Les dispositions protectrices du client du Code de la Consommation sont donc applicables à l'espèce et peuvent être invoquées par M. X.

Dans sa recommandation n° 97-01, la Commission des clauses abusives a considéré s'agissant des contrats de télésurveillance conclus pour une durée irrévocable, généralement de plusieurs années, sauf application de pénalités de résiliation dissuasives et inéquitables, que ces stipulations étaient particulièrement défavorables au consommateur.

S'il n'est pas contesté que ces recommandations n’ont pas de force obligatoire, le juge peut s'y référer pour apprécier les cas qui lui sont soumis.

Il faut considérer comme abusives les clauses qui ont pour objet ou pour effet de créer au détriment du client, un déséquilibre significatif entre les droits et les obligations des parties au contrat.
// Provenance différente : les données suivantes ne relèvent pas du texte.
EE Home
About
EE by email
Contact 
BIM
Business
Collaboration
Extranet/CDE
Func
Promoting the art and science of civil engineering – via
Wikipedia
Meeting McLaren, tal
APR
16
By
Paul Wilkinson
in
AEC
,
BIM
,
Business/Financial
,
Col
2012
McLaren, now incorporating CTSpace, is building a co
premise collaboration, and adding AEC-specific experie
En l'espèce, la durée du contrat irrévocable de 48 mois (article 13 du contrat) est particulièrement défavorable au docteur X. et doit être réputée non écrite. De même, l'indemnité contractuelle prévue à l'article II du [minute page 7] contrat en cas de résiliation anticipée par le client, constituée par le solde des loyers de la période contractuelle en cours, solde immédiatement et de plein droit exigible est abusive en raison de l'absence de réciprocité pour les éventuels manquements du professionnel non indemnisés et parce que le client est en réalité conduit à payer pour une prestation qui ne lui est plus fournie et alors que la rupture du lien contractuel n'est pas nécessairement fautive.
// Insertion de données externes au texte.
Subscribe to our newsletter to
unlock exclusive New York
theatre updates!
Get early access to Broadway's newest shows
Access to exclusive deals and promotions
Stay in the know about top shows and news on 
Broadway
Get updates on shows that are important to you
Cette disposition doit également être annulée.

Sans ces clauses, le contrat conserve un objet et une cause et est susceptible d'exécution. Il n'y a donc pas lieu à annulation de l'entier contrat mais seulement des clauses de durée irrévocable et des pénalités contractuelles. En conséquence, il y a lieu de constater que le contrat litigieux s'est trouvé valablement résilié par le docteur X. par sa lettre du 1er mars 1999.

La Société CIPE sera tenue de garantir le cas échéant M. X. des échéances impayées vis à vis de la Société FIRENT.
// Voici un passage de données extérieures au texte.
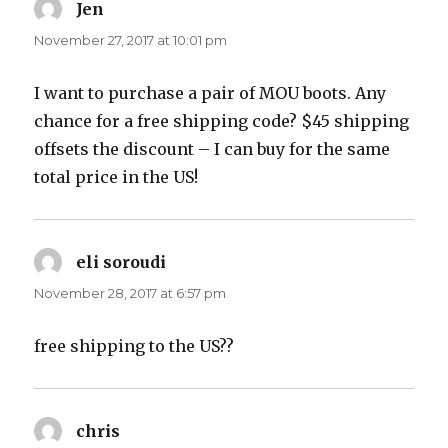
Jen
says:
November 27, 2017 at 10:01 pm
I want to purchase a pair of MOU boots. Any
chance for a free shipping code? $45 shipping
offsets the discount – I can buy for the same
total price in the US!
eli soroudi
says:
November 28, 2017 at 6:57 pm
free shipping to the US??
chris
says: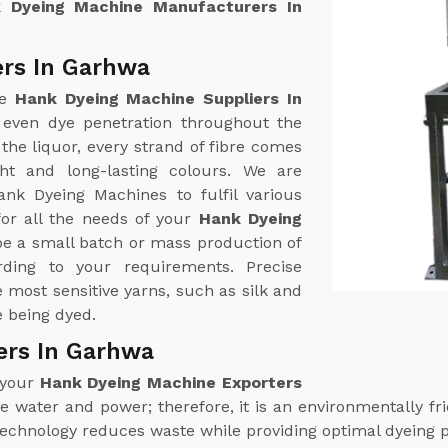
 Dyeing Machine Manufacturers In
ers In Garhwa
ne
Hank Dyeing Machine Suppliers In
 even dye penetration throughout the
the liquor, every strand of fibre comes
ht and long-lasting colours. We are
ank Dyeing Machines to fulfil various
or all the needs of your
Hank Dyeing
be a small batch or mass production of
ding to your requirements. Precise
most sensitive yarns, such as silk and
e being dyed.
ers In Garhwa
 your
Hank Dyeing Machine Exporters
 water and power; therefore, it is an environmentally frie
technology reduces waste while providing optimal dyeing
Il sera donné acte à M. X. de son offre de restituer le matériel.

Il serait particulièrement inéquitable de laisser à la charge de M. X. ses frais irrépétibles d'instance et la Société CIPE FRANCE qui supportera les entiers dépens devra lui verser une indemnité de 10.000 francs sur le fondement de l'article 700 du Nouveau Code de Procédure Civile.

 

DISPOSITIF (décision proprement dite)                                                            (N.B. : mention ne figurant pas sur l’original)

PAR CES MOTIFS :

Statuant en premier ressort,

- Déclare abusives les clauses du contrat en date du 24 décembre 1998 entre la Société CIPE FRANCE SA et M. X., relatives à la durée du contrat et aux pénalités contractuelles applicables à M. X. ;

- Prononce la nullité desdites clauses ;

- Dit que ledit contrat s'est trouvé valablement résilié par M. X. à la date du 1er mars 1999 ;

- Condamne en conséquence la SA CIPE FRANCE à rembourser à M. X. les échéances mensuelles de 690 francs du contrat de location qui auraient été payées par ce dernier pour la période postérieure au 1er mars 1999 ;

- [minute page 8] Dit que la Société CIPE FRANCE sera tenue de garantir M. X. de toute demande de la Société FIRENT relativement aux échéances postérieures à la période du 1er mars 1999 ;

- Donne acte à M. X. de son offre de restituer le matériel de la Société CIPE FRANCE ;

- Déboute M. X. de plus amples demandes d'une part et la Société CIPE FRANCE SA de l'ensemble de ses demandes ;

- Condamne la Société CIPE. FRANCE SA à payer à M. X. la somme de 10.000 francs sur le fondement des dispositions de l'article 700 du Nouveau Code de Procédure Civile ;

- Condamne la Société CIPE FRANCE SA en tous les dépens.

LE GREFFIER, Aline LALLEMAND.            LE PRÉSIDENT, Hervé BRIQUE.